Но тут дядюшка Изабеллы, до сего времени пребывавший в недоумении и оцепенении, схватил Андреа за руку и сказал:

— Что же это такое, синьоры? Или в вашем городе таков обычай, что один бес женится на другом?

— Да нет! — вмешался врач. — Это они нарочно, чтобы поскорей изгнать беса, ведь нельзя же себе представить, что все это заранее подготовил человеческий разум.

— Со всем тем, — продолжал дядюшка Изабеллы, — я хочу услышать из его и из ее уст, как понять эту помолвку: взаправду они обручаются или же это игра.

— Взаправду, — отвечала Изабелла: — ведь Андреа Марулло не сумасшедший, а я не бесноватая. Я его люблю и хочу выйти за него замуж, если только и он меня любит и намерен на мне жениться.

— Я не сумасшедший и не бесноватый, господу богу было угодно даровать мне ум здравый, — молвил Андреа и снова протянул руку Изабелле, в то же мгновение она протянула ему свою, оба они изъявили свое согласие, и таким образом помолвка состоялась.

— Да что же это такое? — возопил Каструччо. — Добились-таки своего! Боже, боже! Позор на мою седую голову!

— Породниться со мной — это не позор, — возразил отец Андреа. — Я благородного происхождения и хоть и небогат, а в посторонней помощи не нуждаюсь. Во всем этом происшествии я ни сном, ни духом: детки без меня сумели поладить. У влюбленных смекалка развита не по летам Правда, в подобных обстоятельствах молодежь частенько попадает впросак, но многие все же угадывают верно, а уж если угадывают, хотя бы к совершенно случайно, то такие браки оказываются гораздо счастливее заранее обдуманных.
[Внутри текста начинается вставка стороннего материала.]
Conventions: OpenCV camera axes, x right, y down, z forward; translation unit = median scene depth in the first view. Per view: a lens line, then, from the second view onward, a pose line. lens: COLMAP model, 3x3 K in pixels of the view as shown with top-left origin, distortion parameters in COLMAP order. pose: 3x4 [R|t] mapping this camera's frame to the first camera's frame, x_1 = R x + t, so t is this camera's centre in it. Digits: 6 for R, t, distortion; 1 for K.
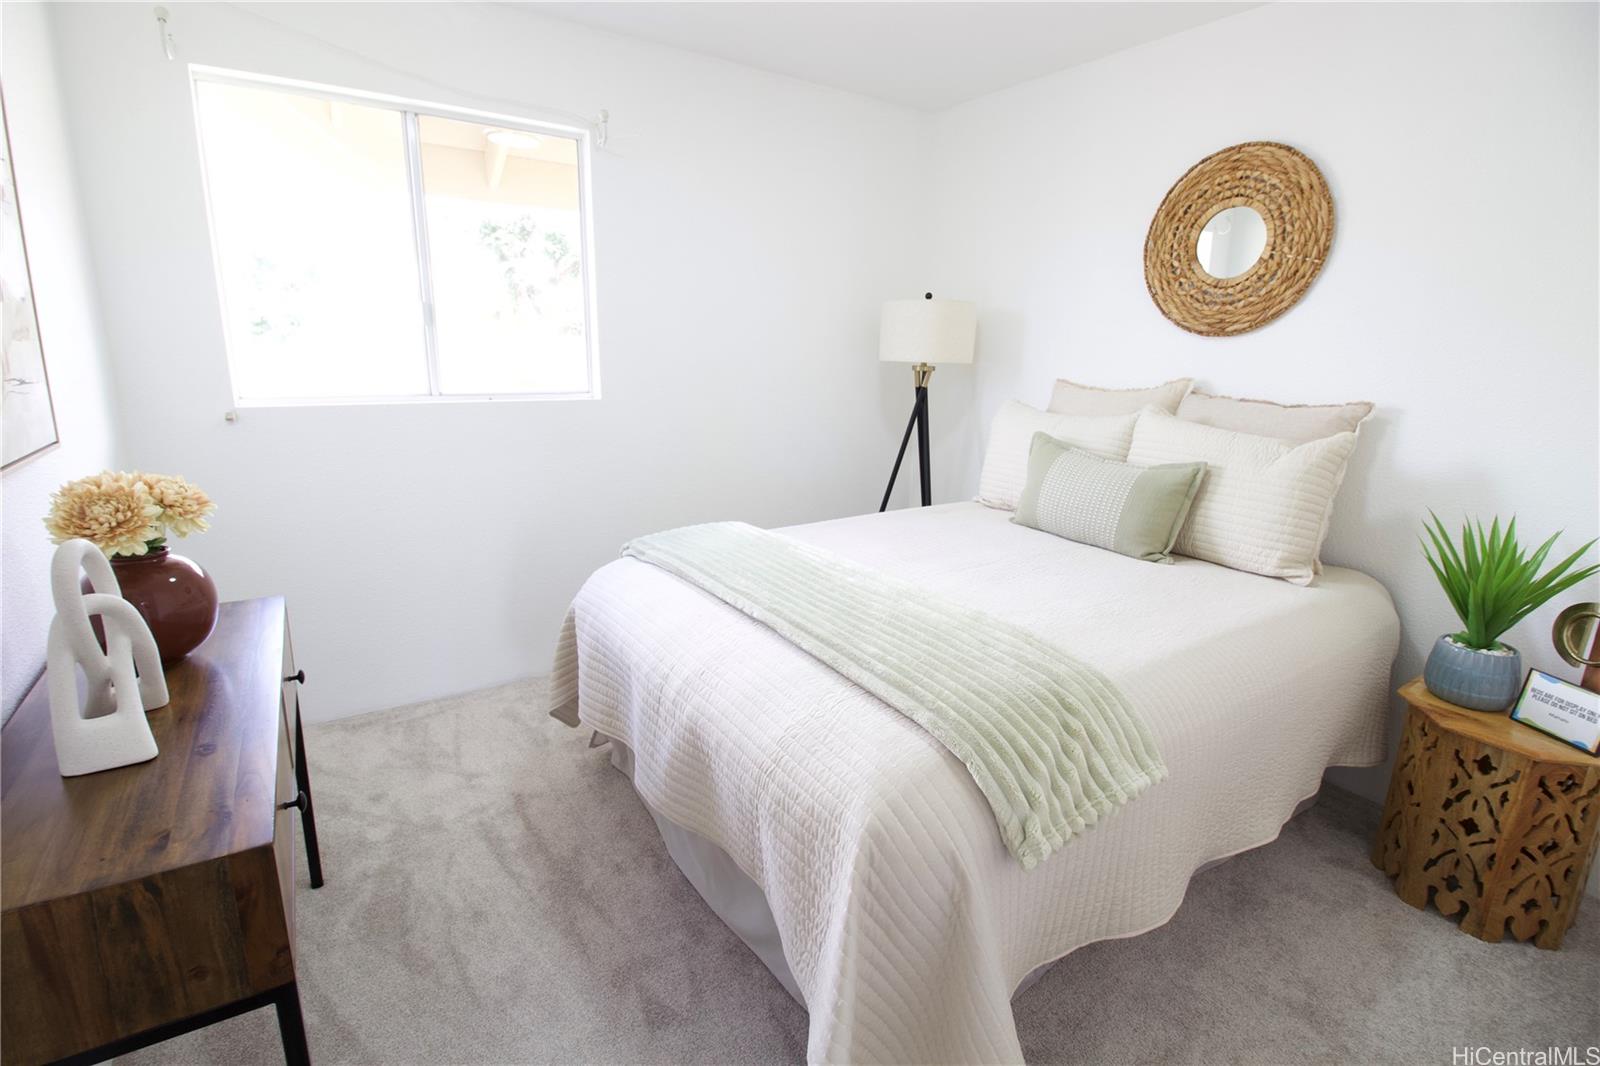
lens RADIAL K [[741.3, 0, 797.2], [0, 741.3, 523.4], [0, 0, 1]] dist [-0.001004, -0.012140]
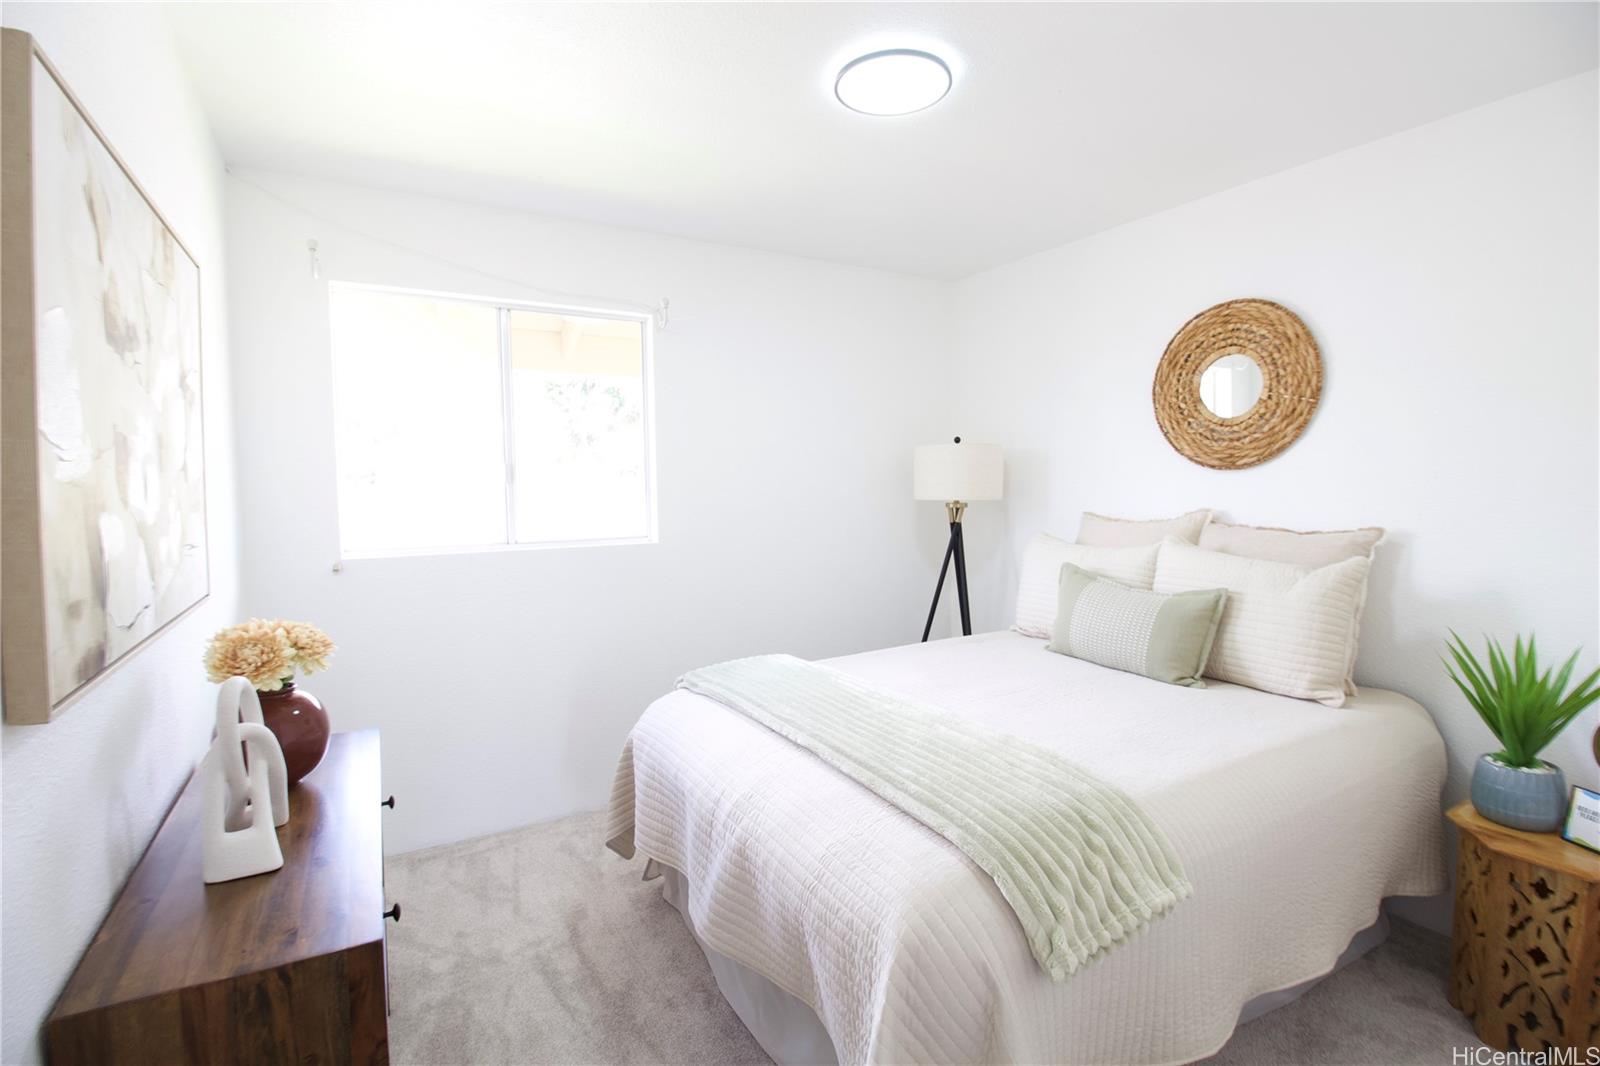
lens RADIAL K [[741.3, 0, 797.2], [0, 741.3, 523.4], [0, 0, 1]] dist [-0.001004, -0.012140]
pose [[0.997544, -0.028869, -0.063815, 0.015375], [0.017167, 0.984089, -0.176847, 0.001839], [0.067905, 0.175318, 0.982167, -0.096043]]
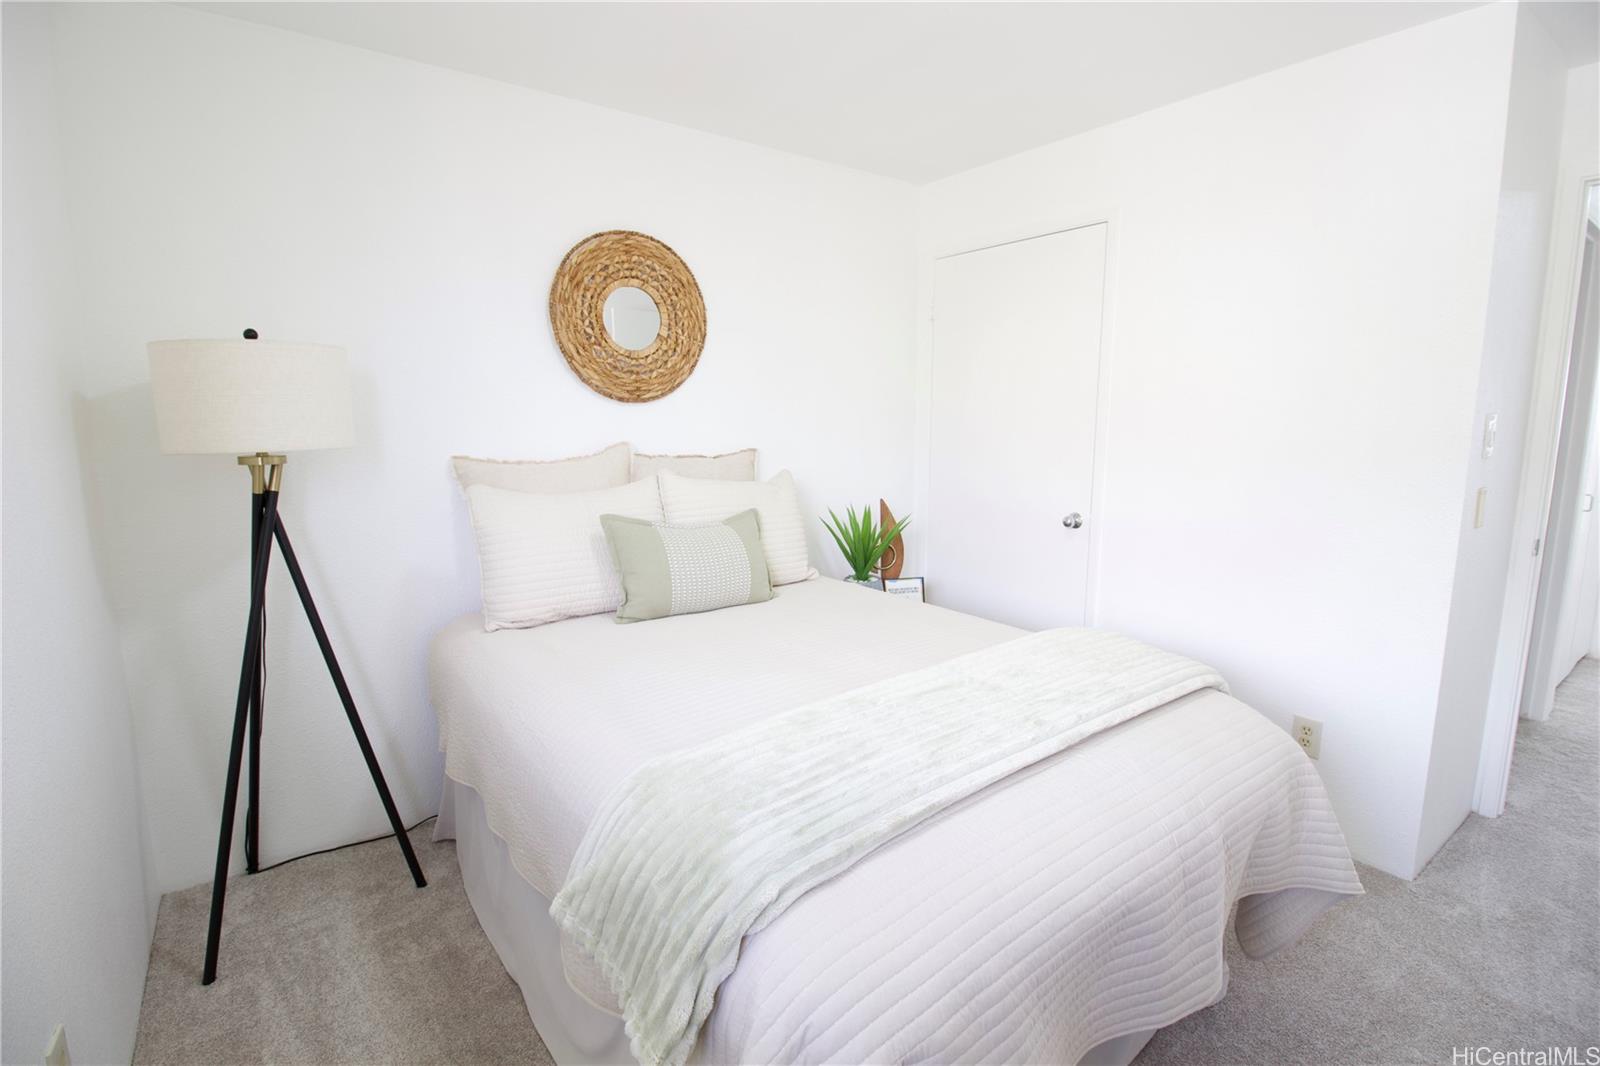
lens RADIAL K [[741.3, 0, 797.2], [0, 741.3, 523.4], [0, 0, 1]] dist [-0.001004, -0.012140]
pose [[-0.049298, -0.172136, 0.983839, -0.680666], [0.236240, 0.955076, 0.178941, -0.276187], [-0.970443, 0.241243, -0.006418, 1.020012]]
Со всем тем я желал бы знать, имеет ли законную силу то, что сейчас произошло на наших глазах, и если это возможно расстроить, то ради богатого приданого Изабеллы я унижаться не стану.

Два при сем присутствовавших священника объявили, что законность помолвки сомнению не подлежит, ибо если вначале Андреа Марулло и Изабеллу Каструччо можно было принять за невменяемых, то, подтверждая свое согласие на брак, они уже были в полном разуме.

— А мы еще раз подтверждаем, — объявил Андреа.

Подтвердила вновь и Изабелла. Когда же ее дядя это услышал, крылья его сердца опустились, голова свесилась на грудь, глаза закатились, и, испустив тяжелый вздох, он внезапно упал без чувств. Слуги положили его на кровать, Изабелла, напротив, встала с постели, Андреа повел ее как законную свою супругу в отчий дом, а два дня спустя в одну из луккских церквей вошли мальчуган, младший брат Андреа Марулло, коему предстояло креститься, и Андреа с Изабеллой, коим предстояло обвенчаться и похоронить ее дядю; подобное стечение обстоятельств трудно было не признать за нарочитое, имеющее целью показать, какие странные совпадения бывают в жизни: одних крестят, другие женятся, третьих хоронят, и все это происходит одновременно.

Со всем тем Изабелла надела траур, — та, что именуется Смертью, часто ставит рядом брачное ложе и гроб, свадебные же уборы перемешивает с траурными одеждами.

Странники наши и проезжающие пробыли в Лукке еще несколько дней, и все это время им оказывали гостеприимство новобрачные и благородный Джованни Баттиста Марулло. И на сем автор этой истории оканчивает третью ее книгу.